Но вышла книга тогда, когда я жил уже в Нью-Йорке.

Как и его публичные выступления – см. выше –, книга “Письма к другу” появилась позднее многих т.н. “сенсационных” работ о Шостаковиче. И так же, как эти выступления, она явилась тем на первый взгляд, скромным, но значительным, но, бесспорно, лишенным дешевого эффекта и спешки событием, которое вполне оценят только потомки, приникая вновь и вновь к чистому и подлинному источнику – письмам самого Шостаковича и вступительной статьи с комментариями Гликмана, в которых научная добросовестность, непредвзятость и достоверность переплелись неразрывно с “великолепным блеском” изложения (так определил стиль Гликмана Шостакович в одном из писем к нему – “статья написана с великолепным блеском”!) и со страстью верного друга. Так же, как эти выступления, наконец, книга расставила все по своим местам, рассеяв множество домыслов в работах “плодовитых крольчих” от музыковедения, вымыслы, проникшие даже в документальные фильмы, ими консультировавшиеся. Книга свела раздувшиеся и несправедливо громыхавшие имена некоторых из биографов-“мемуаристов” к нулю, сделав их едва ли не немыми и едва различимыми. Сами письма Шостаковича прежде всего – густонаселенные, упоминающие даже встречи случайные, и не только встречи: неведомого мальчика, соседа Гликмана, коллекционировавшего почтовые марки – сами письма уничтожили эти имена своим неупоминанием их. И я тоже, следуя великому примеру, обойду их молчанием, словно их не было.

● **Исходные данные**:
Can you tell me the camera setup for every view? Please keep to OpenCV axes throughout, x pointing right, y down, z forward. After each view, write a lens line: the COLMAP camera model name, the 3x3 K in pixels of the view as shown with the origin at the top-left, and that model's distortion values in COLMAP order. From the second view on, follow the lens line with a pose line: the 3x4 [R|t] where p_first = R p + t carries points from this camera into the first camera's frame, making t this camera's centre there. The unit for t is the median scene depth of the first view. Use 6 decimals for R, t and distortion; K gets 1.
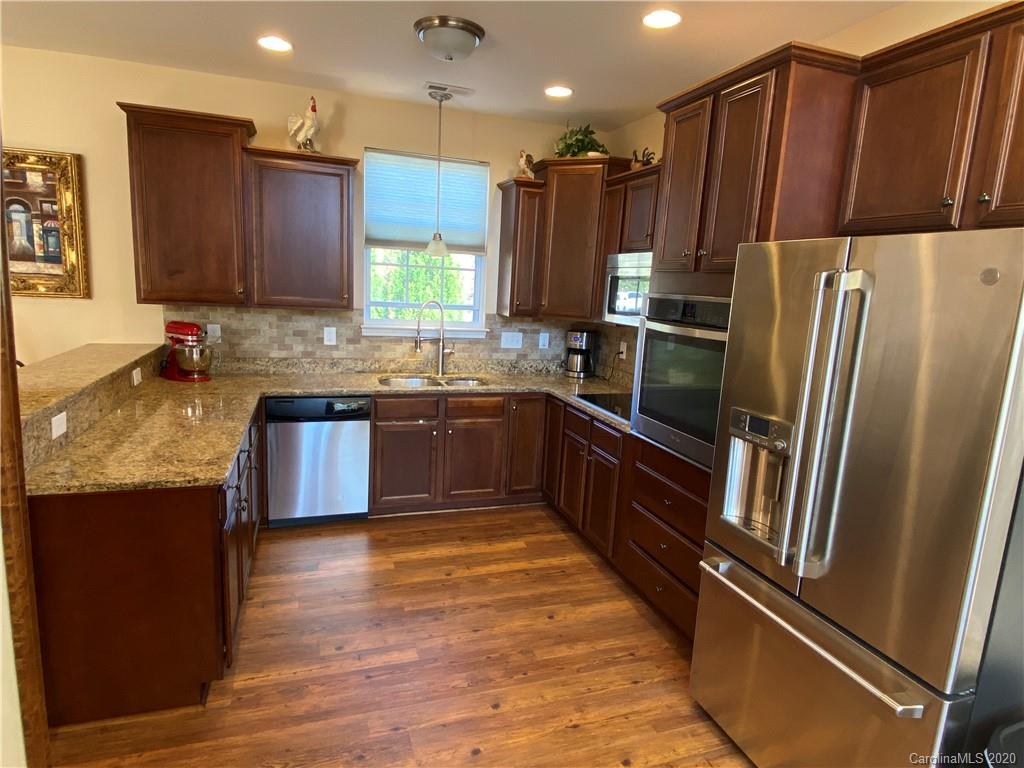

● **Задания к выполнению**:
1. Перескажите короче абзац, начинающийся словами «Как и его публичные выступления», из текста о книге «Письма к другу», сохранив его главные факты.
2. Продолжите текст о книге «Письма к другу» с места, на котором он обрывается.

● **Ответы по порядку**:
1. Книга «Письма к другу» вышла позже многих «сенсационных» работ о Шостаковиче. Как и упомянутые публичные выступления, это скромное, но значительное событие без дешевого эффекта и спешки, которое по-настоящему оценят потомки. Главное в книге — письма самого Шостаковича и вступительная статья Гликмана с комментариями. В них научная добросовестность, непредвзятость и достоверность сочетаются с «великолепным блеском» изложения (так назвал стиль Гликмана Шостакович) и со страстью верного друга. Книга рассеяла домыслы музыковедов, проникшие даже в документальные фильмы, и свела к нулю раздутые имена некоторых биографов-«мемуаристов». Письма Шостаковича упоминают множество людей, вплоть до случайных встреч и соседского мальчика, собиравшего марки, но этих имен в них нет, и такое умолчание их уничтожило. Автор текста, следуя этому примеру, тоже обходит их молчанием.

2.
III

Лет пять или шесть тому я разговорился здесь, в Нью-Йорке, с одним голливудским кинематографистом – одним из тех, кто имеет прямое отношение к фильмам, ставшим уже издавна мировой классикой. Он принадлежит к тому тонкому слою, который принято именовать “сливками общества”, однако уровень культуры и знаний этих людей, а, главное – само их творчество исключают начисто ироническое закавычивание слов – сливки общества. Они формируют вкусы и взгляды миллионов не столько своими многочисленными интервью, сколько своими киноработами.

Имя же своего собеседника я сохраняю в секрете потому, что не спрашивал позволения на его обнародование.
Он спросил:
- Кто, по твоему профессиональному мнению, самый крупный композитор нашего столетия?

(“Начинается! - подумал я – Кому бы, иными словами, я дал “Оскара” – Микеланджело или Леонардо не Ди Каприа)?
-Поскольку ты спрашиваешь моего частного мнения, то для меня – Шостакович.
- Вот как? А как же насчет Стравинского, Бартока, Шенберга, Прокофьева, наконец?
- Я говорю о том, кто ближе всех мне. И не просто ближе – Шостакович во многом сформировал меня, начиная с детских лет.

Мой собеседник, человек тактичный, сделал вид, что не заметил моего непочтения к неведомой мне и не занимающей меня субординации, которыми тешат себя и публику как “сливки” голливудского разлива, так и один их подражатель, теоретик музыки из Москвы – в альманахе и на форуме “Лебедя”…

Прошло несколько лет.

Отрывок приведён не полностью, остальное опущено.